Les Déplacés : Des vies ignorées
Parmi les grands oubliés de cette commémoration figurent les déplacés internes, victimes de la violence des gangs. Arrachés à leurs foyers et contraints à l’errance, ces Haïtiens continuent de porter leur pays dans leur cœur, malgré les épreuves qui les accablent. Leur espoir d’un changement tangible demeure intact, mais il se heurte à une gouvernance qui peine à répondre à leurs besoins fondamentaux.
L’inaction face à leur détresse criante révèle un pouvoir déconnecté des urgences du peuple, incapable de répondre aux attentes les plus pressantes.
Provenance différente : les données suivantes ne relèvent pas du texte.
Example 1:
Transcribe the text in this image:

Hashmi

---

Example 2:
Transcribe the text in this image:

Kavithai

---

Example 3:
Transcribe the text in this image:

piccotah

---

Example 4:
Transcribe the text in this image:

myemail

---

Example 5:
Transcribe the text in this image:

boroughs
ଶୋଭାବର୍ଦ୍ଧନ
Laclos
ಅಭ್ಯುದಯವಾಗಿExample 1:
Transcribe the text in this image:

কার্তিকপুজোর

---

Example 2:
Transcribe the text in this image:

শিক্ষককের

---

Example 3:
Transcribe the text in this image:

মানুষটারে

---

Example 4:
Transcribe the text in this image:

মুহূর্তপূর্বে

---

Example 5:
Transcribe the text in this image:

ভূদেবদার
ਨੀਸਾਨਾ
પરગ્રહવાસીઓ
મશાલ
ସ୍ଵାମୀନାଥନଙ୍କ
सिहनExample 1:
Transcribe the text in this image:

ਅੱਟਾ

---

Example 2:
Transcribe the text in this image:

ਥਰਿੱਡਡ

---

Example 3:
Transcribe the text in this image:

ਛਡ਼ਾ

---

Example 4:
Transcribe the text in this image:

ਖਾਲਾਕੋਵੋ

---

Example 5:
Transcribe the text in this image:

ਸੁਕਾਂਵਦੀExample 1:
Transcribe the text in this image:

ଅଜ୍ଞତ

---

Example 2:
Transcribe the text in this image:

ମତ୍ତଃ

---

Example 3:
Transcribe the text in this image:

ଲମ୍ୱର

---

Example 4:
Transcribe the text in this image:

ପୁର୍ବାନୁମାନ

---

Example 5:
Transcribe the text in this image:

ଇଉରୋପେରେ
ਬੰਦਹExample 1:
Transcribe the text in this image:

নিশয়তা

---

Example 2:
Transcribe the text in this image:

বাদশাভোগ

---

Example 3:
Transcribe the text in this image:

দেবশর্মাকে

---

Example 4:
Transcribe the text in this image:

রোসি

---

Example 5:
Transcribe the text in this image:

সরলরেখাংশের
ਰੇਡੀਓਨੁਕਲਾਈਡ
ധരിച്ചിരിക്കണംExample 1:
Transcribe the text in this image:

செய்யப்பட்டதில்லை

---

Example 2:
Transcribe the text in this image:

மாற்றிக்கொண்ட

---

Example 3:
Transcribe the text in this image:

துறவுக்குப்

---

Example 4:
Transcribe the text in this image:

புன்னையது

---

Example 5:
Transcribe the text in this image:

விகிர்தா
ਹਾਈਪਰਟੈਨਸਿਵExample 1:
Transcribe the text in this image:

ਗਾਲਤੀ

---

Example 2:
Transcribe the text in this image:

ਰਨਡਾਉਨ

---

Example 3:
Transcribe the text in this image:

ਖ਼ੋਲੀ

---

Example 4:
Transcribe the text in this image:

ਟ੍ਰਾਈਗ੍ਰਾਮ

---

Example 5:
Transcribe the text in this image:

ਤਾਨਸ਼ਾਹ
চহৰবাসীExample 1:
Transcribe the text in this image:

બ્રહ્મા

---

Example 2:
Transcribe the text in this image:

Leur situation interpelle et exige une réponse urgente, fondée sur une gouvernance responsable et une volonté politique réelle de restaurer la justice sociale.
Promouvoir une Inclusivité nécessaire pour un avenir partagé
La commémoration du 222e anniversaire du bicolore haïtien résume l'état actuel d'Haïti, où les tensions sociales et les inégalités sont exacerbées. Tandis que certains célèbrent, d'autres luttent pour des conditions de vie minimales. Le bicolore, symbole d'unité, est terni par des réalités divisées. Une célébration ne devrait pas juste être festive, mais aussi un moment de réflexion sur les défis à relever pour bâtir un pays équitable et juste.
Ce n'est qu'en reconnaissant les fractures que nous pourrons avancer vers un avenir où le bicolore représente non seulement un symbole, mais une véritable promesse d'espoir et de dignité pour chaque Haïtien.
L' incapacité du CPT à mener à bien cette mission s’est révélée une évidence, et l’échec de la célébration du 18 mai en est une illustration supplémentaire. Face à cette impasse, il revient aux progressistes, aux patriotes et aux victimes de s’unir pour construire un avenir plus juste et inclusif pour tous.
L’histoire montre que les grandes transformations naissent souvent de la volonté collective de ceux qui refusent la résignation. C’est dans cette union des forces vives que réside l’espoir d’un Renouveau Démocratique , porté par une vision audacieuse et une détermination inébranlable.